__Exercise requirements__: Return the stretch of the wall moisture passage below from "(Goldberg and Gatland" through "interior drainage system.", copied word for word.

__Selected passage__:
Tests were also run using a variable permeability vapor control layer made of polyamide-6 (PA-6)
(Goldberg and Gatland 2006). The PA-6 wall experienced minimal condensation during the
summertime, and was able to dry inwards, unlike similar polyethylene walls. The PA-6 had similar
monitored performance to Kraft-faced batts. In addition, some walls were constructed with a latex
elastomeric waterproofing on the concrete surface. These walls had noticeably higher wintertime
condensation than the uncoated concrete walls (which largely showed only surface dampness), due to
the elimination of the storage capacity of the hygroscopic material, by the hydrophobic
dampproofing layer.” From pp. 4of25 -------- So don’t ever use Drylock or similar product inside, unless you have an interior drainage system.

“The plot shows that moisture accumulation roughly corresponds to the vapor resistance of the
assembly. The polyethylene roll blanket shows the highest sustained RH levels: near saturation in
fall, spring, and summer, dropping to ~90% RH in winter. The XPS wall has vapor permeability an
order of magnitude higher, and shows RH levels in the 80-90% range. The frame/latex paint wall
has permeability an order of magnitude higher than XPS, and shows the lowest humidity levels,
indicating drying of the assembly. In this wall, RH values are at their peak during winter when the
concrete wall is coldest. The frame/polyethylene wall shows relatively low calculated RH levels; after
replacement of the damaged RH sensor, this relationship will be verified.

__Dataset entries__:
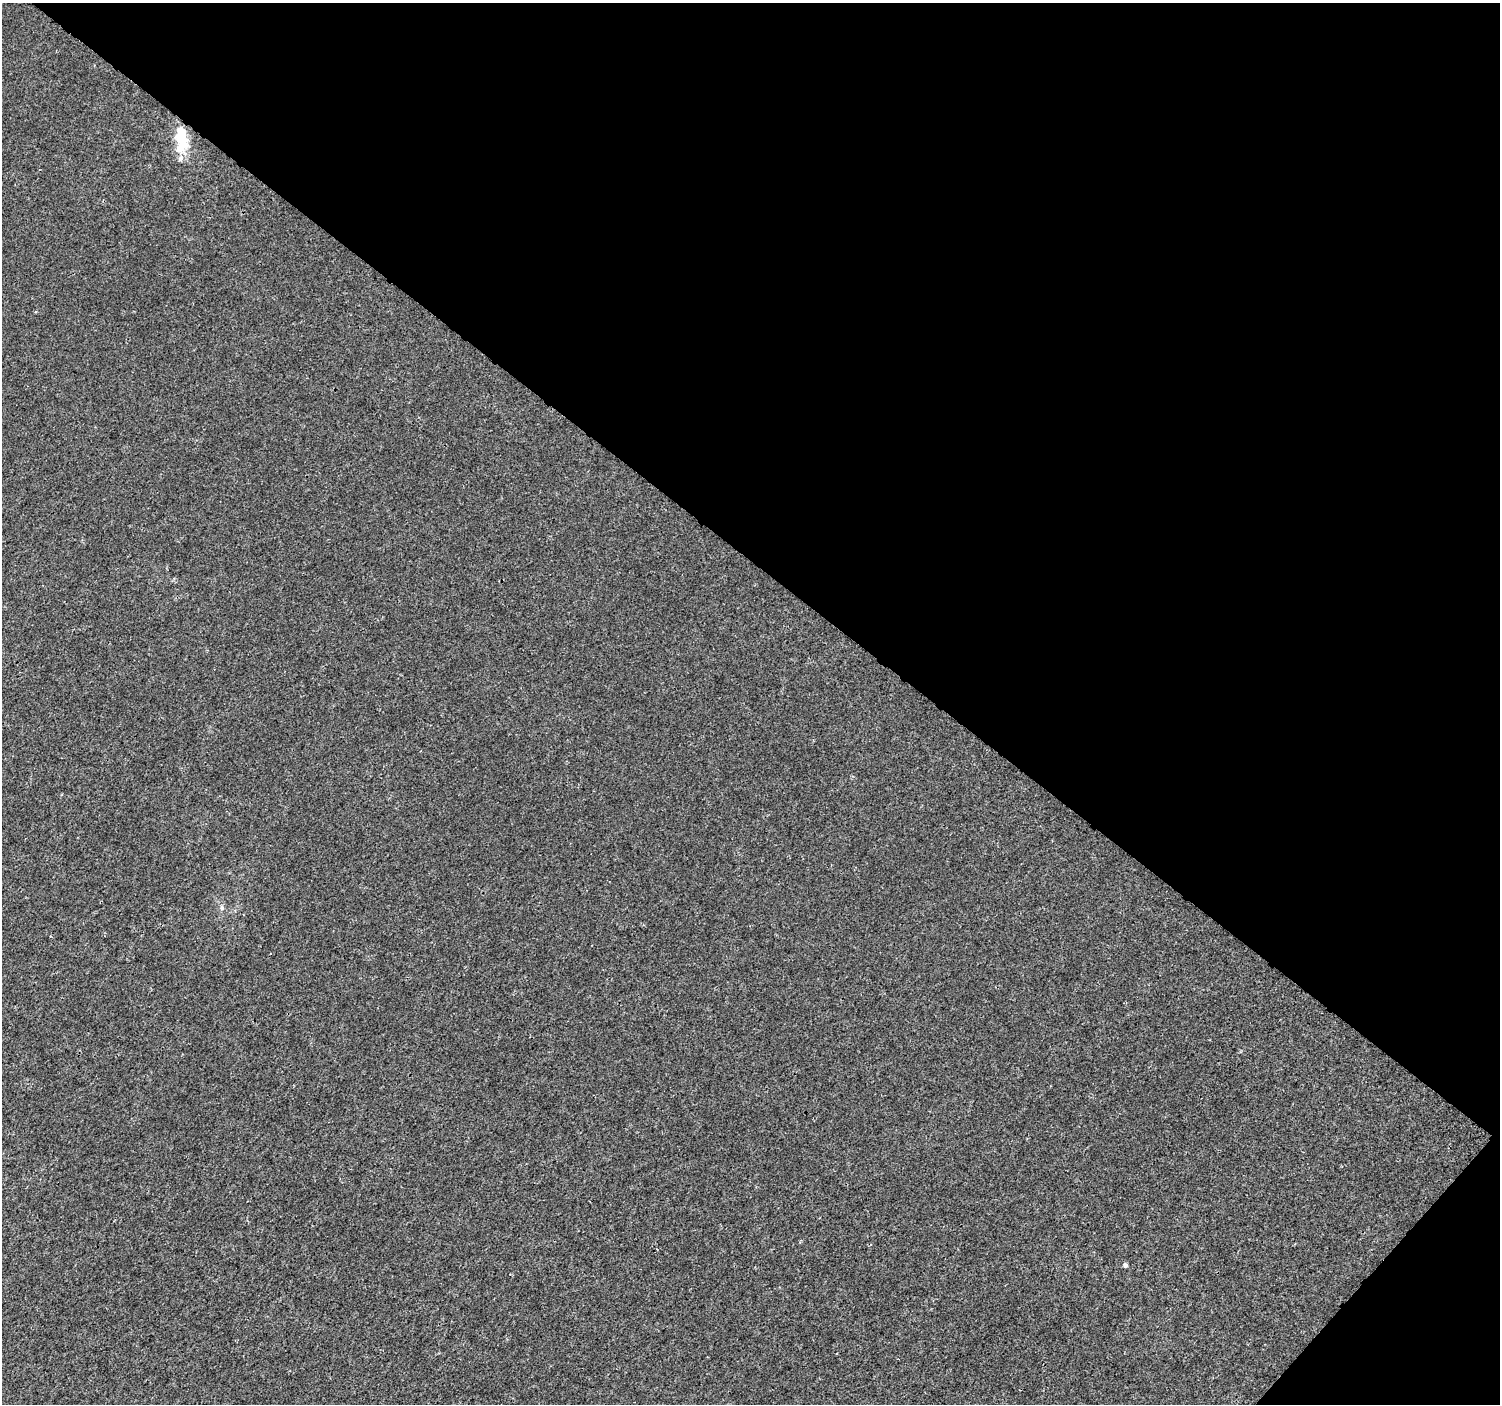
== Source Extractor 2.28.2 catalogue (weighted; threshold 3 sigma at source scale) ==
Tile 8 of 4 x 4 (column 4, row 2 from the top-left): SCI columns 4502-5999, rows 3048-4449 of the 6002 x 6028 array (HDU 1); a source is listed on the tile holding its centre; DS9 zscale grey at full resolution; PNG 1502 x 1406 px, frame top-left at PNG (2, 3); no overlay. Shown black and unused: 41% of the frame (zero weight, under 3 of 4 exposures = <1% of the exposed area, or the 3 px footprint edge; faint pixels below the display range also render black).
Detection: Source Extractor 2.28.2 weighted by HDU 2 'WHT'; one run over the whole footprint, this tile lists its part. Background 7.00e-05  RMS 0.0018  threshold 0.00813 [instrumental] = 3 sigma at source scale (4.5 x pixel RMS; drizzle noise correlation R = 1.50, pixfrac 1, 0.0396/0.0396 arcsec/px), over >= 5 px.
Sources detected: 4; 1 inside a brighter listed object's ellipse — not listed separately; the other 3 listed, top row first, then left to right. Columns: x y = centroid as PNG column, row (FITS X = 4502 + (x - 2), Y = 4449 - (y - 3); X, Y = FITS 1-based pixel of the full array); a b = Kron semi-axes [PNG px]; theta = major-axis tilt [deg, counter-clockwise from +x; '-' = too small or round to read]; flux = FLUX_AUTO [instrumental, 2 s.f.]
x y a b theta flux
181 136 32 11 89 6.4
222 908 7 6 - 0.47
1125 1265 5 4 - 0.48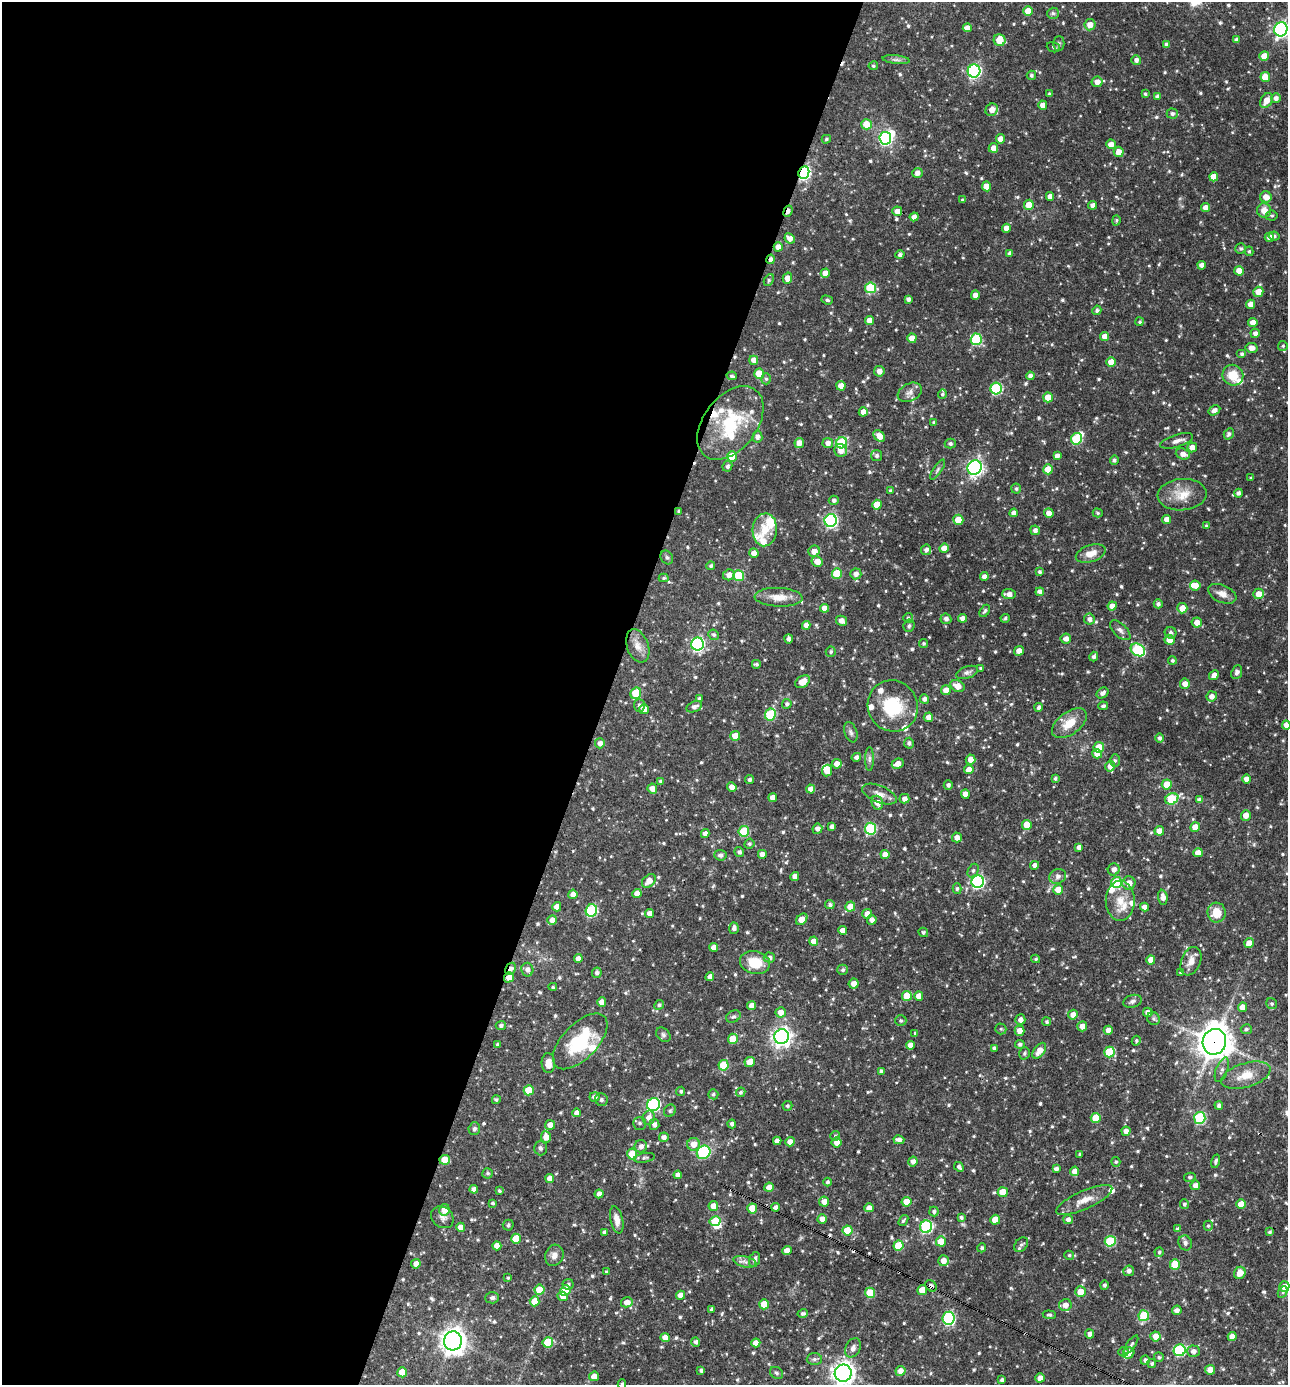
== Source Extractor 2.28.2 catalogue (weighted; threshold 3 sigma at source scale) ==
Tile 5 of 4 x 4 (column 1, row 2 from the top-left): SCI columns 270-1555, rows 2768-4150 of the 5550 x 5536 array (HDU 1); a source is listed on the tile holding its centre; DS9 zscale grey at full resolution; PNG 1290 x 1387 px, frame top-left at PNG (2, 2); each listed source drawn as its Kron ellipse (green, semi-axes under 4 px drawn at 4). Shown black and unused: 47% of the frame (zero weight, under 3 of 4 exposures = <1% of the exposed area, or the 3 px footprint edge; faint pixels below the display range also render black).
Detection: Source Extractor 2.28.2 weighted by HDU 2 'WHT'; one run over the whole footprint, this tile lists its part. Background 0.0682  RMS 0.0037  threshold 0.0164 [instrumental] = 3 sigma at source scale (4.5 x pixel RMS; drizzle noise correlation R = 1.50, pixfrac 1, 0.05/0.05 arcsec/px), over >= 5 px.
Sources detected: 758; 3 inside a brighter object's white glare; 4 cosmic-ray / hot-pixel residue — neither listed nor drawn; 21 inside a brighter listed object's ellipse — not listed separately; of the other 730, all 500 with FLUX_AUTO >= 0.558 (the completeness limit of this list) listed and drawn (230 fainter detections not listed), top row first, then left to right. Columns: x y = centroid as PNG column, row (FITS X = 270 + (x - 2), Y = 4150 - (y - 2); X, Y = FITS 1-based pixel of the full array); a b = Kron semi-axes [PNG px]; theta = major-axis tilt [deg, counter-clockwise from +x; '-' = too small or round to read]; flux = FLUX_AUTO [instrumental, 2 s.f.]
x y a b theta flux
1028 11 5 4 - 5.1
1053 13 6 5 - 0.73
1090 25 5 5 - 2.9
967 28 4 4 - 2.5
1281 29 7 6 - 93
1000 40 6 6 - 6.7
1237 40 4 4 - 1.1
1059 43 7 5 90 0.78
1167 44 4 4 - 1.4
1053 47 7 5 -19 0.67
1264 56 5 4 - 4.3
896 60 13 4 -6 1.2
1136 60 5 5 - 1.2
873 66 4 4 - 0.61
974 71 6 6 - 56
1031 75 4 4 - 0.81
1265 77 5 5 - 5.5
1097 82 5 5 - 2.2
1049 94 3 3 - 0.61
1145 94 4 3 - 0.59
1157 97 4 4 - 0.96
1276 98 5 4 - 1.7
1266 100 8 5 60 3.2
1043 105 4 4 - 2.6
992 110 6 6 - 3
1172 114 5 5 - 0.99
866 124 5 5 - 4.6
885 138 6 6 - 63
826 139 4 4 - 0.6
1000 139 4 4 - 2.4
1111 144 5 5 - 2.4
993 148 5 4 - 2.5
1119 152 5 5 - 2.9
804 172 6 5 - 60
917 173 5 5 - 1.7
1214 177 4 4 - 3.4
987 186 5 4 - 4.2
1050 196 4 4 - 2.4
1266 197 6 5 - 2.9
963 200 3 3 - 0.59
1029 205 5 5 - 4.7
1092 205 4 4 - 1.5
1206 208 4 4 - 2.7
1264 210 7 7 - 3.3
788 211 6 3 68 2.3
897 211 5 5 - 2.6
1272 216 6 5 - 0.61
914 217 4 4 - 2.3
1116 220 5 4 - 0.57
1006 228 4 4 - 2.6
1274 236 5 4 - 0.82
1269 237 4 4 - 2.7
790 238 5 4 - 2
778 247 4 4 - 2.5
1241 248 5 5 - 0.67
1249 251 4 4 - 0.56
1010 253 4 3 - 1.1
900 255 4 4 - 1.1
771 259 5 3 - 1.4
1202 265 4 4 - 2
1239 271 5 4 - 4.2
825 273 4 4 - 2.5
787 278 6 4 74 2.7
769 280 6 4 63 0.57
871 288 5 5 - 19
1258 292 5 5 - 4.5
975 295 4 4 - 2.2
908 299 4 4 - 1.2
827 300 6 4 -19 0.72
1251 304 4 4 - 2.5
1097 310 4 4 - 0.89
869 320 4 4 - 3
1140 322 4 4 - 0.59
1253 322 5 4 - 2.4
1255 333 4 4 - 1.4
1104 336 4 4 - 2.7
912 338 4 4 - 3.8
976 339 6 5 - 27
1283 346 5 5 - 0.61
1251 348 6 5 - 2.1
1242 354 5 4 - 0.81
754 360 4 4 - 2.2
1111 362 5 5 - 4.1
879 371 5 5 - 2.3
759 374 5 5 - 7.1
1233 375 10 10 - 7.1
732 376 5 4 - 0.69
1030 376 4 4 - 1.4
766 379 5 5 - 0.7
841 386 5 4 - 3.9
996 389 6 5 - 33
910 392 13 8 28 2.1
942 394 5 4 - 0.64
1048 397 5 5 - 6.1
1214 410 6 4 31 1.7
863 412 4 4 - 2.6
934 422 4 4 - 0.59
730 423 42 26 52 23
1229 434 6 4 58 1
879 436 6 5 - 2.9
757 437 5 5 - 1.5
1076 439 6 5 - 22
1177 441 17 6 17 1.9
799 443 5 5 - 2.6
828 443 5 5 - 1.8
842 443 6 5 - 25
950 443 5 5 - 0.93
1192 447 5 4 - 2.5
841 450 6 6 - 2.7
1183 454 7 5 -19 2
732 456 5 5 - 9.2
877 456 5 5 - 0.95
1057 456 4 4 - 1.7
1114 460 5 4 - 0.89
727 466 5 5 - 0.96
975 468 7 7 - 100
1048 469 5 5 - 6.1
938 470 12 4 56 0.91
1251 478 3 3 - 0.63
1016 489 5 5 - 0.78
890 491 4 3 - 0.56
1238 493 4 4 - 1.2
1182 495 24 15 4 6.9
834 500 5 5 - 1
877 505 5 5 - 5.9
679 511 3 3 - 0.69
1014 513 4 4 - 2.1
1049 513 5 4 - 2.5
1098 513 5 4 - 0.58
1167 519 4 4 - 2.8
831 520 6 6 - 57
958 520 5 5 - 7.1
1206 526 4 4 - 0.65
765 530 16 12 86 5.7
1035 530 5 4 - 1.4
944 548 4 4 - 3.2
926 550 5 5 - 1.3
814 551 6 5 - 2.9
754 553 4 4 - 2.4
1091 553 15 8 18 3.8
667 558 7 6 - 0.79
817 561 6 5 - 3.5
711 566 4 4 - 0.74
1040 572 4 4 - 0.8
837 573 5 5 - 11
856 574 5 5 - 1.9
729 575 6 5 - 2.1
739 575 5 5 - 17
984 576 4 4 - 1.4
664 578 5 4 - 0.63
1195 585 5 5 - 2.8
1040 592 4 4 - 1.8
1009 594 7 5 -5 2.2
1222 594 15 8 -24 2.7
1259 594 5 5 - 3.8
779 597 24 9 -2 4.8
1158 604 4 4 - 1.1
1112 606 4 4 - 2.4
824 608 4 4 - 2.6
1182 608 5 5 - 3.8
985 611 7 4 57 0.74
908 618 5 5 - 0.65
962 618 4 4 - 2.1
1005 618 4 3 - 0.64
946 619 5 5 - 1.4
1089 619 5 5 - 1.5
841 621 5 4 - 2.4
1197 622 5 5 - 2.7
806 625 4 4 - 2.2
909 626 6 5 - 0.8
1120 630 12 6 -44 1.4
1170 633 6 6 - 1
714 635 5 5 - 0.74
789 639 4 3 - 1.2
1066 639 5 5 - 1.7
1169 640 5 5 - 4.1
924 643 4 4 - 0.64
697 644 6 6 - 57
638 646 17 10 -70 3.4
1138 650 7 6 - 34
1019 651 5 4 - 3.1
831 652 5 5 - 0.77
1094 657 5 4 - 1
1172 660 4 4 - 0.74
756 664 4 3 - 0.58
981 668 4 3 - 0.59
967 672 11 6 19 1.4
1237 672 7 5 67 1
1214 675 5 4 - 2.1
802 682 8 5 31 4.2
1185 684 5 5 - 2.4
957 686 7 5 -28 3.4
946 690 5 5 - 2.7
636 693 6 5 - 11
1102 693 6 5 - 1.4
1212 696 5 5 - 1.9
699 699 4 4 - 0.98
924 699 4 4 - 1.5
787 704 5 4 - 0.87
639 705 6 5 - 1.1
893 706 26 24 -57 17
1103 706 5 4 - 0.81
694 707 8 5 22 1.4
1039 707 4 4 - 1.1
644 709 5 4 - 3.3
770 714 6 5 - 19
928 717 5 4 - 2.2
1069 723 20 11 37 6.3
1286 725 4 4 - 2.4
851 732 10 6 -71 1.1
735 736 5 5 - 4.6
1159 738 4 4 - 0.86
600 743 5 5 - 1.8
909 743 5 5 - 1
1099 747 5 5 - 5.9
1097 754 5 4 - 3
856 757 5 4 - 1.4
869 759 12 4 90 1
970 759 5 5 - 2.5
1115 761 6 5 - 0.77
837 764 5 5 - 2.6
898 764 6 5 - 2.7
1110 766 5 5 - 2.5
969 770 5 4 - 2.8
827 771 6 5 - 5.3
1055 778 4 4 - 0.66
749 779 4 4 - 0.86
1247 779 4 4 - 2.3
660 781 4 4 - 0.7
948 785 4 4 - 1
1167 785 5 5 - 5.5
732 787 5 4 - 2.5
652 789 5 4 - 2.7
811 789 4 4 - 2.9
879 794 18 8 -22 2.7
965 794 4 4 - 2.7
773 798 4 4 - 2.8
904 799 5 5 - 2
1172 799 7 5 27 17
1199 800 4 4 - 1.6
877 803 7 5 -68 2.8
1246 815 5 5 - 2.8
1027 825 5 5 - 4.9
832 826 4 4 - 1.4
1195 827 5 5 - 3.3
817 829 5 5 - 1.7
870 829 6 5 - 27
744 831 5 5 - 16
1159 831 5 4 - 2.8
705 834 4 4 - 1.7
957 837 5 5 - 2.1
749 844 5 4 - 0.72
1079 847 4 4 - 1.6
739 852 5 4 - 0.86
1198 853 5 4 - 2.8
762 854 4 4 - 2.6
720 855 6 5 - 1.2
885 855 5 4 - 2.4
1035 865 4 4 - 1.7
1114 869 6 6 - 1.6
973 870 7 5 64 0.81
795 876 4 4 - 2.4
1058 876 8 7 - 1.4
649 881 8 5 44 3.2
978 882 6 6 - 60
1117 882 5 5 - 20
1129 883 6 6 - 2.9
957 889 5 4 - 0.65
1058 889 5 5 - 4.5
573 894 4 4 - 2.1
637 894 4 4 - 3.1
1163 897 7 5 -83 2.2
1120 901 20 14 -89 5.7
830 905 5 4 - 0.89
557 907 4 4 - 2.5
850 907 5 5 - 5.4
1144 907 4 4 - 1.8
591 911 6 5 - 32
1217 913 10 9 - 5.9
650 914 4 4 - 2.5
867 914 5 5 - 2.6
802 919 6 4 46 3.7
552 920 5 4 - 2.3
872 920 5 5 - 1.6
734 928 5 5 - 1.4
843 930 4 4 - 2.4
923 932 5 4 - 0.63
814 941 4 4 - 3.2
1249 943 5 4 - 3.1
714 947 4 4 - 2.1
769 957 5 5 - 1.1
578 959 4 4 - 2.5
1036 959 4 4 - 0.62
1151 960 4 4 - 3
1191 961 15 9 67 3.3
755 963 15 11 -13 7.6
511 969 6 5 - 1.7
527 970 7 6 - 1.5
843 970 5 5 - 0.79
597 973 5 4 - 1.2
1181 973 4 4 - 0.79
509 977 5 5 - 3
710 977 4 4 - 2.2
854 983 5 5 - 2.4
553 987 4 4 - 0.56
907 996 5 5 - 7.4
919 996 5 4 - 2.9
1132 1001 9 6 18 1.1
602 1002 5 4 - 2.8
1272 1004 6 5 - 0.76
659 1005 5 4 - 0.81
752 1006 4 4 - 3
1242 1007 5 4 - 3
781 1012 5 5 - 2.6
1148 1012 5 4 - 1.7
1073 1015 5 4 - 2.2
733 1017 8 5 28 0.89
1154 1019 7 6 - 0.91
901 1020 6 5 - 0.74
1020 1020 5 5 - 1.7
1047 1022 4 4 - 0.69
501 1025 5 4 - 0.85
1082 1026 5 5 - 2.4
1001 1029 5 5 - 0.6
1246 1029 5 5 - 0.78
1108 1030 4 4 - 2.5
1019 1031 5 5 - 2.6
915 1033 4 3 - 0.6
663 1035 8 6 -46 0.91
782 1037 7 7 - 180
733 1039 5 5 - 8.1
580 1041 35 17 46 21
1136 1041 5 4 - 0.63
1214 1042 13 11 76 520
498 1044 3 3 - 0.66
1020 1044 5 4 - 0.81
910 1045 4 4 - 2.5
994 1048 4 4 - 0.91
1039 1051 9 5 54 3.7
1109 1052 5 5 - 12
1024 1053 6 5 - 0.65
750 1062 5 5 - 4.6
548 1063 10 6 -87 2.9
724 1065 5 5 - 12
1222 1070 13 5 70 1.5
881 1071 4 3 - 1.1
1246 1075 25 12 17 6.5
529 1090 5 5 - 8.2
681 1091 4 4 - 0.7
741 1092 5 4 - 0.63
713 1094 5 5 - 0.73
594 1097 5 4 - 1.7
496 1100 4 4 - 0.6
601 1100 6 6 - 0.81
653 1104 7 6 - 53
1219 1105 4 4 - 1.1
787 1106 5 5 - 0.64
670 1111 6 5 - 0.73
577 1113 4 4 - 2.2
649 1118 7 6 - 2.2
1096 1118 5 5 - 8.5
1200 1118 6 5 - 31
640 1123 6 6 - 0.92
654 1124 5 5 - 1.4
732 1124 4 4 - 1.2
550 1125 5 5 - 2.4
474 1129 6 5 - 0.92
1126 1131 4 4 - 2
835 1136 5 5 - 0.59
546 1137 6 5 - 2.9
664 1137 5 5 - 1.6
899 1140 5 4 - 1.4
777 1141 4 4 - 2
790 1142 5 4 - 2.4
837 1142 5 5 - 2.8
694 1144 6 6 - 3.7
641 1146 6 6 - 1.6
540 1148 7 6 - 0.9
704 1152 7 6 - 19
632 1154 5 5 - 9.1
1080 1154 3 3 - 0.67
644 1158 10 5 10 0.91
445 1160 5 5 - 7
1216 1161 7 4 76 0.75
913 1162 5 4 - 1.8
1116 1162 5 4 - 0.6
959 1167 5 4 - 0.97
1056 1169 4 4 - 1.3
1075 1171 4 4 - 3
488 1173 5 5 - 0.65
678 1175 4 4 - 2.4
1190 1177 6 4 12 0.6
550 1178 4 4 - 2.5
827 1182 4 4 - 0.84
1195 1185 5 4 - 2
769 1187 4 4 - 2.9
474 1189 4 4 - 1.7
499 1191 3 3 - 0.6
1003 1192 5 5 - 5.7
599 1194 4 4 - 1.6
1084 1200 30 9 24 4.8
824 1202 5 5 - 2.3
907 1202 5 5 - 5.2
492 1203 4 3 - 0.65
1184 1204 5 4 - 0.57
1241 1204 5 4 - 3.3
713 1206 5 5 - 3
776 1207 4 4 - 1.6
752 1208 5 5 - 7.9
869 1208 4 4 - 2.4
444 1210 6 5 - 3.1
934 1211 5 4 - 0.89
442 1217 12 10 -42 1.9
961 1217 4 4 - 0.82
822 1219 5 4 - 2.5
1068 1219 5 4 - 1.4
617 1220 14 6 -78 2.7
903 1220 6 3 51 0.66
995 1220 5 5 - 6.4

__Answer to this task__:
(Goldberg and Gatland 2006). The PA-6 wall experienced minimal condensation during the
summertime, and was able to dry inwards, unlike similar polyethylene walls. The PA-6 had similar
monitored performance to Kraft-faced batts. In addition, some walls were constructed with a latex
elastomeric waterproofing on the concrete surface. These walls had noticeably higher wintertime
condensation than the uncoated concrete walls (which largely showed only surface dampness), due to
the elimination of the storage capacity of the hygroscopic material, by the hydrophobic
dampproofing layer.” From pp. 4of25 -------- So don’t ever use Drylock or similar product inside, unless you have an interior drainage system.